Python 撤销一系列差异
我有一个每月数据的熊猫系列(Python 撤销一系列差异,python,pandas,difference,forecasting,statsmodels,Python,Pandas,Difference,Forecasting,Statsmodels,我有一个每月数据的熊猫系列(df.sales)。我需要减去12个月前的数据以拟合时间序列,因此我运行了以下命令: sales_new = df.sales.diff(periods=12) 然后,我拟合了ARMA模型,并预测了未来: model = ARMA(sales_new, order=(2,0)).fit() model.predict('2015-01-01', '2017-01-01') 因为我对销售数据进行了差异化处理,所以当我使用该模型进行预测时,它预测了远期差异。如果这是周
df.sales
)。我需要减去12个月前的数据以拟合时间序列,因此我运行了以下命令:
sales_new = df.sales.diff(periods=12)
然后,我拟合了ARMA模型,并预测了未来:
model = ARMA(sales_new, order=(2,0)).fit()
model.predict('2015-01-01', '2017-01-01')
因为我对销售数据进行了差异化处理,所以当我使用该模型进行预测时,它预测了远期差异。如果这是周期1的差异,我只会使用一个np.cumsum()
,但因为这是周期12,所以它有点诡计
“展开”差异并将其恢复到原始数据规模的最佳方法是什么?我认为您需要根据前12个月的值计算未来值:
periods = 12
df = pd.DataFrame(data={'value': np.random.random(size=24)}, index=pd.date_range(start=date(2014, 1,1), freq='M', periods=24))
diffs = df.diff(periods=periods)
restored = df.copy()
restored.iloc[periods:] = np.nan
for d, val in diffs.iloc[periods:].iterrows():
restored.loc[d] = restored.loc[d - pd.DateOffset(months=periods)].value + val
res = pd.concat([df, diffs, restored], axis=1)
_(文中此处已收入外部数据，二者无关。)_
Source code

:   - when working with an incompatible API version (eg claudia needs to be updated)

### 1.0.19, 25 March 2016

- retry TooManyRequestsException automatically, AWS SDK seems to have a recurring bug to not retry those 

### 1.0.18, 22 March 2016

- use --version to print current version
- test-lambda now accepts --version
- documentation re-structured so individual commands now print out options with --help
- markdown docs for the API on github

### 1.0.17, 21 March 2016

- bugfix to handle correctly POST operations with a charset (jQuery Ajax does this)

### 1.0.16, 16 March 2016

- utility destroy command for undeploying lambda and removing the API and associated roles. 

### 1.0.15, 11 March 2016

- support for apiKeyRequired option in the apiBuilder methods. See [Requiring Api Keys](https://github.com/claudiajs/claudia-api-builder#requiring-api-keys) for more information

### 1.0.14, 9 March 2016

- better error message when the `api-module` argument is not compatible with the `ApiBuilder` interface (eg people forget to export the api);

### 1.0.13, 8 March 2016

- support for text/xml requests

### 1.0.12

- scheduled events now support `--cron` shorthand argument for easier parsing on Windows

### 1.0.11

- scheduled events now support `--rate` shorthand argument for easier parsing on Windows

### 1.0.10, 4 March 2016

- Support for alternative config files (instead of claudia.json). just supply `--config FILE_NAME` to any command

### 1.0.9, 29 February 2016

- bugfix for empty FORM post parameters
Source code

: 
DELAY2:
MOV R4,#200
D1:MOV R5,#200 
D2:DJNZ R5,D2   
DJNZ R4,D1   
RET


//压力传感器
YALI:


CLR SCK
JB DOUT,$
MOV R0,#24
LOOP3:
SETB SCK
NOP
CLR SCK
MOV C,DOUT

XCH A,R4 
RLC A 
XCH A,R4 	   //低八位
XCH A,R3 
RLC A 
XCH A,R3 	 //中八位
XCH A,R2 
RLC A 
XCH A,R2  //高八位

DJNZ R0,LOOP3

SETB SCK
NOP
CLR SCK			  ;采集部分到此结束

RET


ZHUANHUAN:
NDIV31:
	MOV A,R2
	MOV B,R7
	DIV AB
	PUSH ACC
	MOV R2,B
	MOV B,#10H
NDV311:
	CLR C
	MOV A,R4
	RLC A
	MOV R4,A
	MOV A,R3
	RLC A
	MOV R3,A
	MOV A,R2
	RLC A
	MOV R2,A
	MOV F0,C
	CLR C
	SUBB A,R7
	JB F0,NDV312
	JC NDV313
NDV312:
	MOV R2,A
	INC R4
res.columns = ['original', 'diffs', 'restored']
original diffs restored
2014-01-31 0.926367 NaN 0.926367
2014-02-28 0.688898 NaN 0.688898
2014-03-31 0.297025 NaN 0.297025
2014-04-30 0.139094 NaN 0.139094
2014-05-31 0.375082 NaN 0.375082
2014-06-30 0.490638 NaN 0.490638
2014-07-31 0.789683 NaN 0.789683
2014-08-31 0.236841 NaN 0.236841
2014-09-30 0.263245 NaN 0.263245
2014-10-31 0.547025 NaN 0.547025
2014-11-30 0.243444 NaN 0.243444
2014-12-31 0.385028 NaN 0.385028
2015-01-31 0.823224 -0.103142 0.823224
2015-02-28 0.828245 0.139347 0.828245
2015-03-31 0.753291 0.456266 0.753291
2015-04-30 0.447670 0.308576 0.447670
2015-05-31 0.936667 0.561584 0.936667
2015-06-30 0.223049 -0.267589 0.223049
2015-07-31 0.933942 0.144259 0.933942
2015-08-31 0.325726 0.088886 0.325726
2015-09-30 0.947526 0.684281 0.947526
2015-10-31 0.524749 -0.022276 0.524749
2015-11-30 0.431671 0.188227 0.431671
2015-12-31 0.234028 -0.151000 0.234028
这应该做到:
def rebuild_diffed(series, first_element_original):
cumsum = series.cumsum()
return cumsum.fillna(0) + first_element_original
逐步版本:
# making some data
a = pd.Series([2, 6, 4, 6, 2,])
print(a)
a_diff = a.diff()
print(a_diff)
# Rebuilding
a_diff_cumsum = a_diff.cumsum()
print(a_diff_cumsum)
rebuilt = a_diff_cumsum.fillna(0) + 2
print(rebuilt)
print(rebuilt == a)
要区分,请使用以下命令:
def differentiate(values, d=1):
x = np.concatenate([[values[0]], values[1:]-values[:-1]])
if d != 1:
return differentiate(x, d - 1)
else:
return x
def integrate(values, d=1):
x = np.cumsum(values)
if d != 1:
return integrate(x, d-1)
else:
return x
要集成回,请使用以下命令:
def differentiate(values, d=1):
x = np.concatenate([[values[0]], values[1:]-values[:-1]])
if d != 1:
return differentiate(x, d - 1)
else:
return x
def integrate(values, d=1):
x = np.cumsum(values)
if d != 1:
return integrate(x, d-1)
else:
return x
确保您的输入在numpy数组中。您还可以更改差异。因此,函数integrate就是您所寻求的。您能给出一个示例数据框,说明您所拥有的以及您希望得到的结果吗?这到底有帮助吗?